Standar yang dimaksud Nuraziz ialah Standar Nasional Indonesia (SNI) yang dikeluarkan oleh Kementerian Pekerjaan Umum dan Perumahan Rakyat (PUPR) RI. Dia sempat memberikan contoh perhitungan besi pengangkuran kolom dan dinding bata. 

Jika diameter penulangan 10 milimeter, maka panjang minimal pengangkuran 40 sentimeter ke arah kanan dan ke kiri dari sudut bangunan. Pengangkuran itu diaplikasikan setiap enam lapis bata. Lalu, besi angkur dicor pada lapis bata sebagai pengikat kolom dengan dinding agar sambungan atau angkur sesuai standar Kementerian Pekerjaan Umum dan Perumahan Rakyat Republik Indonesia.

Prinsip yang sama berlaku untuk sambungan pada sopi-sopi atau atap maupun sudut dinding. Kata Nuraziz, perlu pengangkuran yang tepat untuk kolom di tengah dinding yang terhubung pada segitiga pelana atap dan kolom yang bertemu sudut dinding.

Di samping itu, masih ada beberapa persyaratan pokok yang harus dipenuhi kontraktor untuk menciptakan rumah tahan gempa, di antaranya: kualitas bahan bangunan baik, keberadaan dimensi struktur sesuai, sambungan elemen struktur utama baik, dan mutu pekerjaan yang baik.

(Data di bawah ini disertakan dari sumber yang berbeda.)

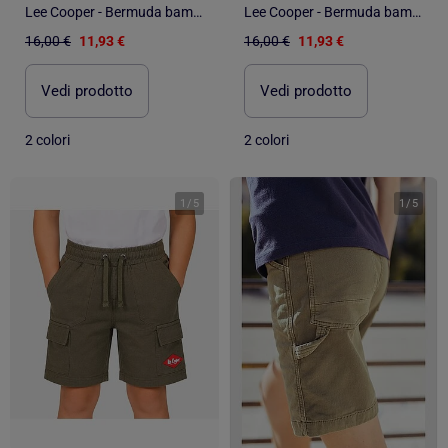
Lee Cooper - Bermuda bambino
Lee Cooper - Bermuda bambino
16,00 €
11,93 €
16,00 €
11,93 €
Vedi prodotto
Vedi prodotto
2 colori
2 colori
1
/
5
1
/
5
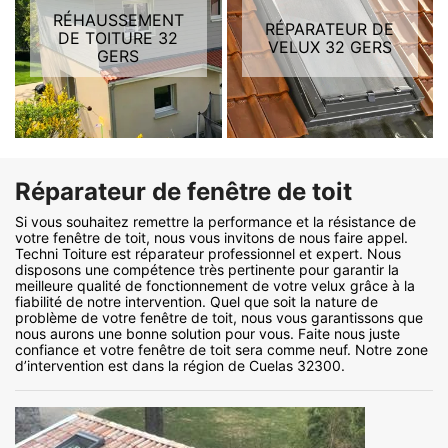
RÉHAUSSEMENT
RÉPARATEUR DE
DE TOITURE 32
VELUX 32 GERS
GERS
Réparateur de fenêtre de toit
Si vous souhaitez remettre la performance et la résistance de
votre fenêtre de toit, nous vous invitons de nous faire appel.
Techni Toiture est réparateur professionnel et expert. Nous
disposons une compétence très pertinente pour garantir la
meilleure qualité de fonctionnement de votre velux grâce à la
fiabilité de notre intervention. Quel que soit la nature de
problème de votre fenêtre de toit, nous vous garantissons que
nous aurons une bonne solution pour vous. Faite nous juste
confiance et votre fenêtre de toit sera comme neuf. Notre zone
d’intervention est dans la région de Cuelas 32300.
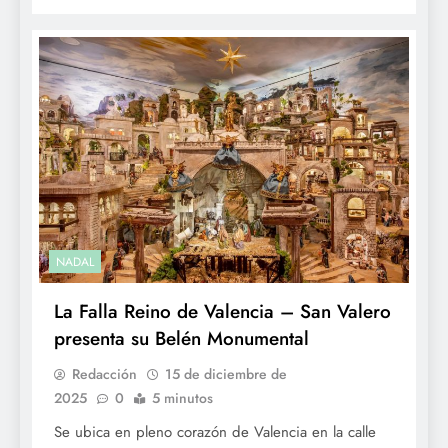
NADAL
La Falla Reino de Valencia – San Valero
presenta su Belén Monumental
Redacción
15 de diciembre de
2025
0
5 minutos
Se ubica en pleno corazón de Valencia en la calle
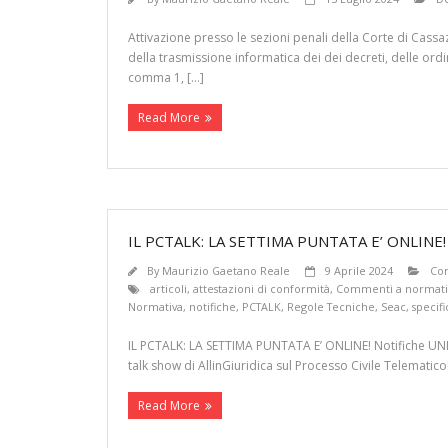
Attivazione presso le sezioni penali della Corte di Cassa
della trasmissione informatica dei dei decreti, delle ordi
comma 1, […]
Read More
IL PCTALK: LA SETTIMA PUNTATA E’ ONLI
By
Maurizio Gaetano Reale
9 Aprile 2024
Co
articoli
,
attestazioni di conformità
,
Commenti a normati
Normativa
,
notifiche
,
PCTALK
,
Regole Tecniche
,
Seac
,
specif
IL PCTALK: LA SETTIMA PUNTATA E’ ONLINE! Notifiche UNE
talk show di AllinGiuridica sul Processo Civile Telematic
Read More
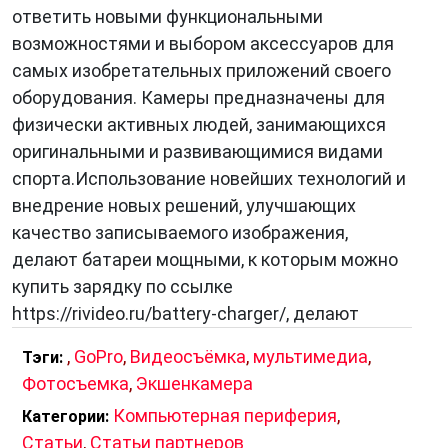
ответить новыми функциональными
возможностями и выбором аксессуаров для
самых изобретательных приложений своего
оборудования. Камеры предназначены для
физически активных людей, занимающихся
оригинальными и развивающимися видами
спорта.Использование новейших технологий и
внедрение новых решений, улучшающих
качество записываемого изображения,
делают батареи мощными, к которым можно
купить зарядку по ссылке
https://rivideo.ru/battery-charger/, делают
,
GoPro
,
Видеосъёмка
,
мультимедиа
,
Тэги:
Фотосъемка
,
Экшенкамера
Компьютерная периферия
,
Категории:
Статьи
,
Статьи партнеров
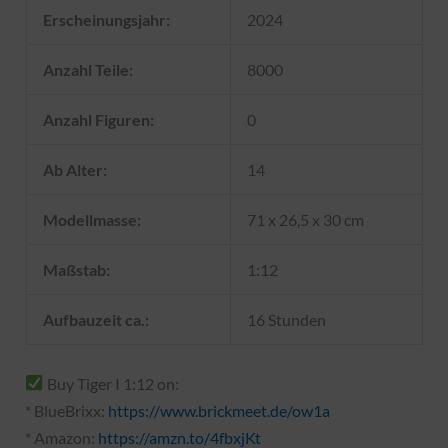
Erscheinungsjahr:
2024
Anzahl Teile:
8000
Anzahl Figuren:
0
Ab Alter:
14
Modellmasse:
71 x 26,5 x 30 cm
Maßstab:
1:12
Aufbauzeit ca.:
16 Stunden
Buy Tiger I 1:12 on:
* BlueBrixx:
https://www.brickmeet.de/ow1a
* Amazon:
https://amzn.to/4fbxjKt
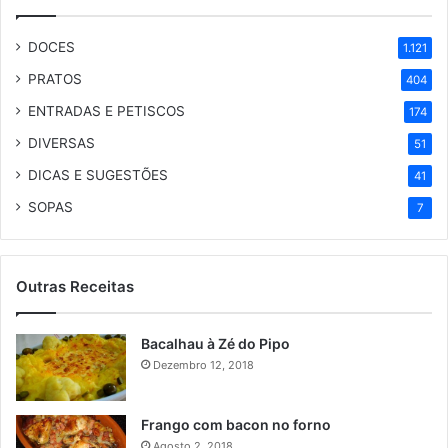
DOCES
1.121
PRATOS
404
ENTRADAS E PETISCOS
174
DIVERSAS
51
DICAS E SUGESTÕES
41
SOPAS
7
Outras Receitas
Bacalhau à Zé do Pipo
Dezembro 12, 2018
Frango com bacon no forno
Agosto 2, 2018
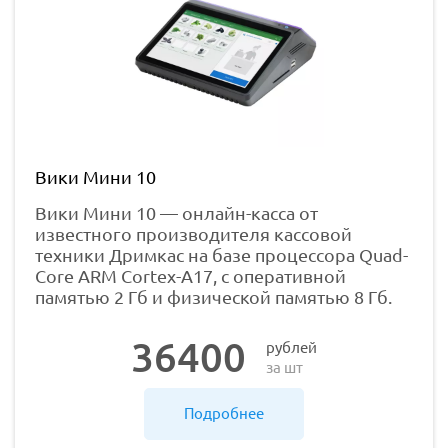
Вики Мини 10
Вики Мини 10 — онлайн-касса от
известного производителя кассовой
техники Дримкас на базе процессора Quad-
Core ARM Cortex-A17, с оперативной
памятью 2 Гб и физической памятью 8 Гб.
36400
рублей
за шт
Подробнее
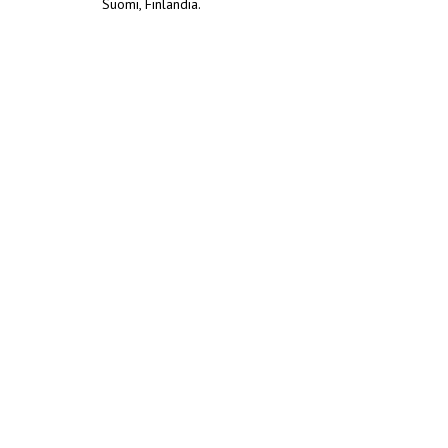
Suomi, Finlandia.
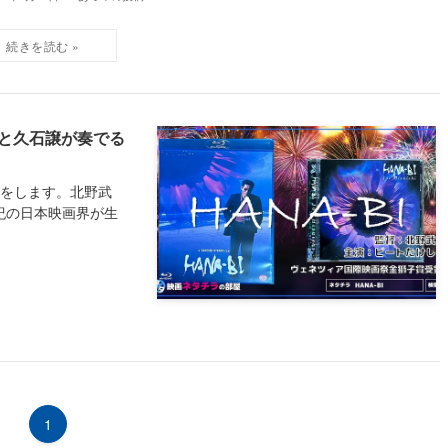
野武と久石譲が奏でる
解説をします。北野武
紀の日本映画界が生
1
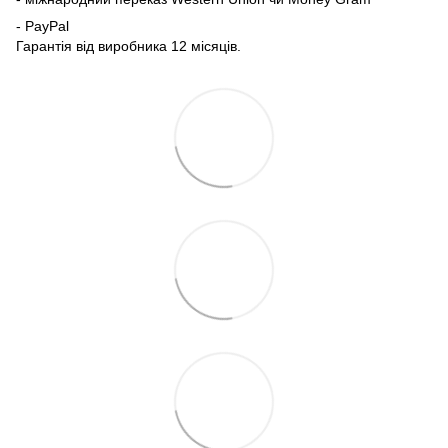
- PayPal
Гарантія від виробника 12 місяців.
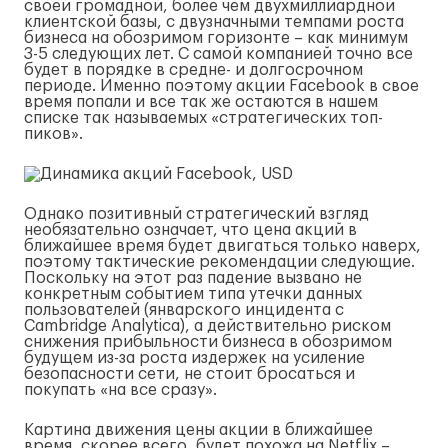
своей громадной, более чем двухмиллиардной
клиентской базы, с двузначными темпами роста
бизнеса на обозримом горизонте – как минимум
3-5 следующих лет. С самой компанией точно все
будет в порядке в средне- и долгосрочном
периоде. Именно поэтому акции Facebook в свое
время попали и все так же остаются в нашем
списке так называемых «стратегических топ-
пиков».
Однако позитивный стратегический взгляд
необязательно означает, что цена акций в
ближайшее время будет двигаться только наверх,
поэтому тактические рекомендации следующие.
Поскольку на этот раз падение вызвано не
конкретным событием типа утечки данных
пользователей (январского инцидента с
Cambridge Analytica), а действительно риском
снижения прибыльности бизнеса в обозримом
будущем из-за роста издержек на усиление
безопасности сети, не стоит бросаться и
покупать «на все сразу».
Картина движения цены акции в ближайшее
время, скорее всего, будет похожа на Netflix –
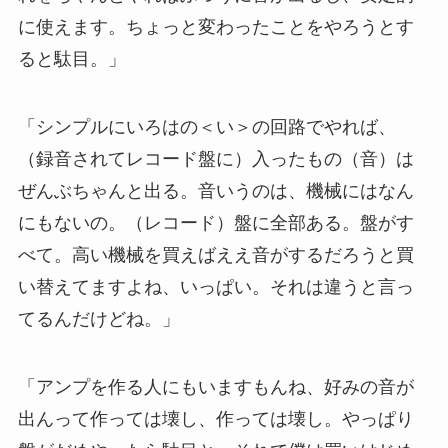
に使えます。ちょっと変わったことをやろうとす
ると駄目。」
「シンプルにいろはの＜い＞の回路でやれば、
（録音されてレコード盤に）入ったもの（音）は
ぜんぶちゃんと出る。音いうのは、機械にはなん
にもないの。（レコード）盤に全部ある。盤がす
べて。高い機械を買えばええ音がするだろうと買
い替えてますよね、いっぱい。それは違うと言っ
てるんだけどね。」
「アンプを作る人にもいますもんね、好みの音が
出んって作っては壊し、作っては壊し。やっぱり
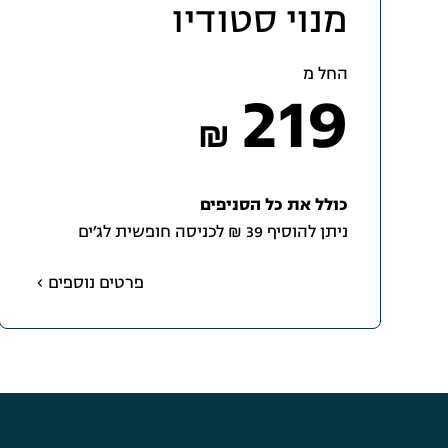
מנוי סטודיו
החל מ
219
₪
כולל את כל הסניפים
ניתן להוסיף 39 ₪ לכניסה חופשית לג׳ים
פרטים נוספים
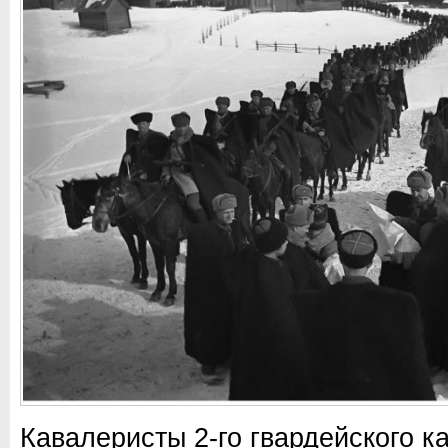
Кавалеристы 2-го гвардейского к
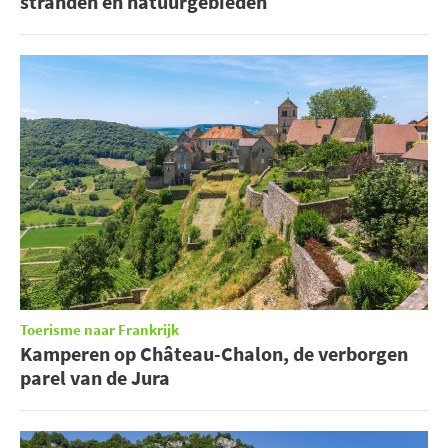
stranden en natuurgebieden
Toerisme naar Frankrijk
Kamperen op Château-Chalon, de verborgen
parel van de Jura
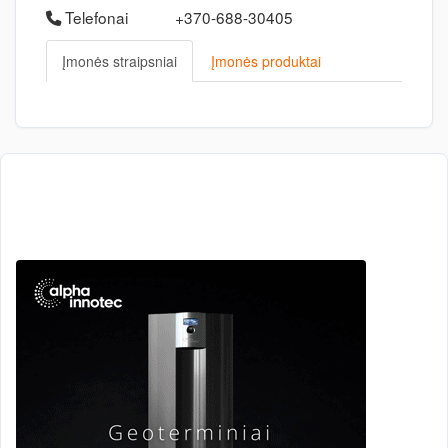
Telefonai
+370-688-30405
Įmonės straipsniai
Įmonės produktai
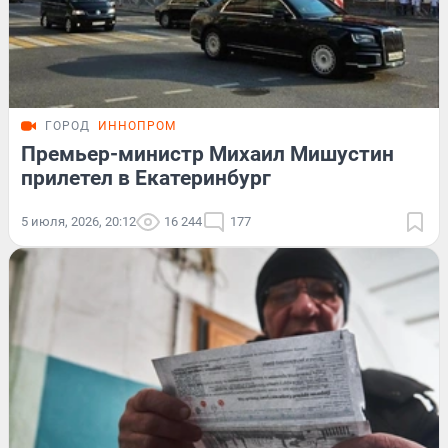
ГОРОД
ИННОПРОМ
Премьер-министр Михаил Мишустин
прилетел в Екатеринбург
5 июля, 2026, 20:12
16 244
177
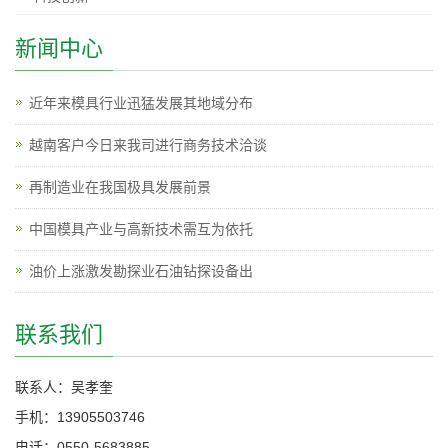
新闻中心
近年来模具行业迅猛发展其地域分布
越南客户今日来我司进行商务技术洽谈
再制造业在我国极具发展前景
中国模具产业与高新技术需互为依托
油价上涨激发勘探业石油钻探设备出
联系我们
联系人：吴孝奎
手机：13905503746
电话：0550-5683885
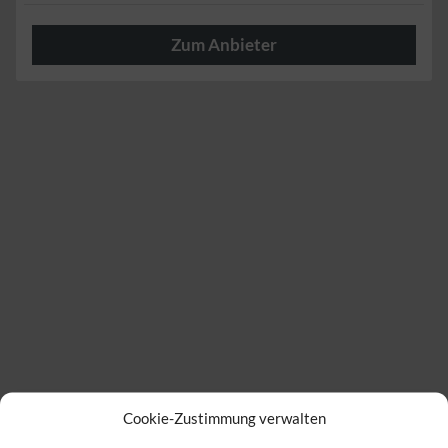
Zum Anbieter
Herzlich
Cookie-Zustimmung verwalten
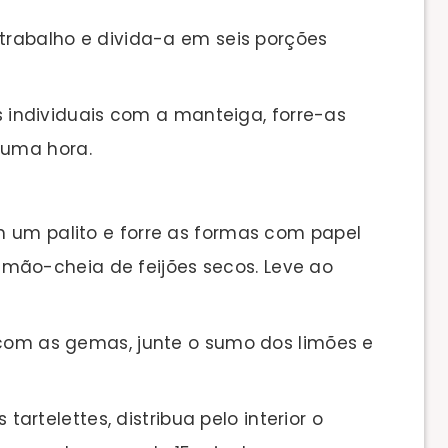
 trabalho e divida-a em seis porções
as individuais com a manteiga, forre-as
 uma hora.
 um palito e forre as formas com papel
mão-cheia de feijões secos. Leve ao
 com as gemas, junte o sumo dos limões e
s tartelettes, distribua pelo interior o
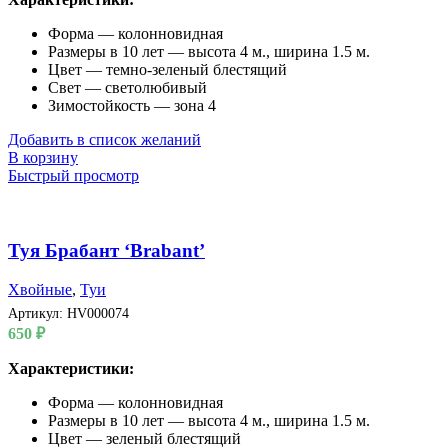
Форма — колонновидная
Размеры в 10 лет — высота 4 м., ширина 1.5 м.
Цвет — темно-зеленый блестящий
Свет — светолюбивый
Зимостойкость — зона 4
Добавить в список желаний
В корзину
Быстрый просмотр
Туя Брабант ‘Brabant’
Хвойные
,
Туи
Артикул:
HV000074
650
₽
Характеристики:
Форма — колонновидная
Размеры в 10 лет — высота 4 м., ширина 1.5 м.
Цвет — зеленый блестящий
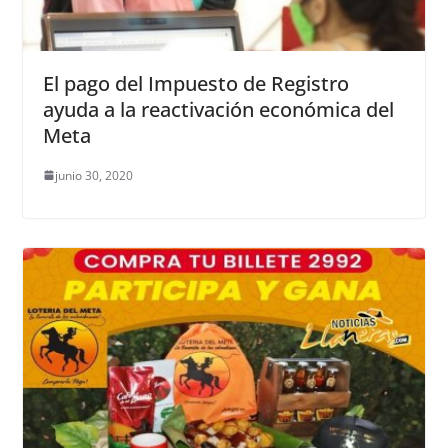
El pago del Impuesto de Registro
ayuda a la reactivación económica del
Meta
junio 30, 2020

“Perlu diperhatikan bahwa pekerjaan ini tidak terlihat kasat mata dan baru akan teruji ketika gempa terjadi. Oleh karena itu, patuhilah proses dan standar dalam pembuatan bangunan untuk menjaga keselamatan kita bersama,” tutup Nuraziz.

Saat ini, pemerintah Indonesia juga memiliki rumah tahan gempa berstandar SNI, namanya Rumah Instan Sederhana Sehat (RISHA). Rumah ini telah dibangun sejak 2004 dan dikembangkan oleh Balai Penelitian dan Pengembangan Kementerian PUPR. Bangunan ini menahan gempa hingga 8 skala Richter. Interior dan eksteriornya terbuat dari anyaman bambu atau kayu lapis.


Rumah Pintar RISHA memiliki 5 komponen, yaitu pondasi, struktural RISHA, utilitas, nonstruktural, dan komponen atap. Rumah ini punya banyak keunggulan, antara lain: pembangunannya cepat, harganya terjangkau, serta moveable atau knock down, sehingga memudahkan penghuni bila ingin pindah, cukup dengan membongkar lalu memasangnya kembali.